» Work task: In the records below, begin at the line containing "Identify the document elements. Format: label [x1, y1, x2, y2]." and end at the line containing "Identify the document elements. Format: label text..."; quote every line in that span exactly, including both boundary lines, and no others.

» Exercise inputs:
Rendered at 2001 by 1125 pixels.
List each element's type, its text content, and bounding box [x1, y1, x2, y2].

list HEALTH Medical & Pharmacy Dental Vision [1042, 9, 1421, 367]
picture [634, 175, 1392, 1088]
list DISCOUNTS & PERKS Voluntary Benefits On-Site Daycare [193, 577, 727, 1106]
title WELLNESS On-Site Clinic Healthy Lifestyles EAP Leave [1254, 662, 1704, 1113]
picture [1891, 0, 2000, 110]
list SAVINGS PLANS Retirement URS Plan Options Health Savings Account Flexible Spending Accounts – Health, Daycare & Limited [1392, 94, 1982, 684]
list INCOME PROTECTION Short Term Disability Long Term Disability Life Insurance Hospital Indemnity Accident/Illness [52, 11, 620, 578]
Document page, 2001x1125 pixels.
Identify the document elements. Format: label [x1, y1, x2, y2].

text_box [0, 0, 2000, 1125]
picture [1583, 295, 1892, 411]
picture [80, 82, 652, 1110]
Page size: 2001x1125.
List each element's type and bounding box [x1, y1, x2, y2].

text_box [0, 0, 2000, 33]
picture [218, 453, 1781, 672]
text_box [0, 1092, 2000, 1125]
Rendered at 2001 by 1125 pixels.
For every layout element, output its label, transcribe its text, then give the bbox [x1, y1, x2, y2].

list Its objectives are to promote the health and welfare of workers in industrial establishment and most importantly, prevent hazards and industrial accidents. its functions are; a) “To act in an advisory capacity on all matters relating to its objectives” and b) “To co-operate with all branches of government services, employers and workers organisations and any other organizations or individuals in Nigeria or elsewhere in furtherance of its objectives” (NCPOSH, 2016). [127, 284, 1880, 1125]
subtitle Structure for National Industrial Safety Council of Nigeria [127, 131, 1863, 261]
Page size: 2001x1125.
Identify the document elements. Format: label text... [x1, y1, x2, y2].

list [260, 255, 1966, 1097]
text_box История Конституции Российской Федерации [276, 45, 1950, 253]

» Response below:
Identify the document elements. Format: label [x1, y1, x2, y2].

text_box [0, 0, 2000, 1125]
picture [1583, 295, 1892, 411]
picture [80, 82, 652, 1110]
Page size: 2001x1125.
List each element's type and bounding box [x1, y1, x2, y2].

text_box [0, 0, 2000, 33]
picture [218, 453, 1781, 672]
text_box [0, 1092, 2000, 1125]
Rendered at 2001 by 1125 pixels.
For every layout element, output its label, transcribe its text, then give the bbox [x1, y1, x2, y2].

list Its objectives are to promote the health and welfare of workers in industrial establishment and most importantly, prevent hazards and industrial accidents. its functions are; a) “To act in an advisory capacity on all matters relating to its objectives” and b) “To co-operate with all branches of government services, employers and workers organisations and any other organizations or individuals in Nigeria or elsewhere in furtherance of its objectives” (NCPOSH, 2016). [127, 284, 1880, 1125]
subtitle Structure for National Industrial Safety Council of Nigeria [127, 131, 1863, 261]
Page size: 2001x1125.
Identify the document elements. Format: label text... [x1, y1, x2, y2].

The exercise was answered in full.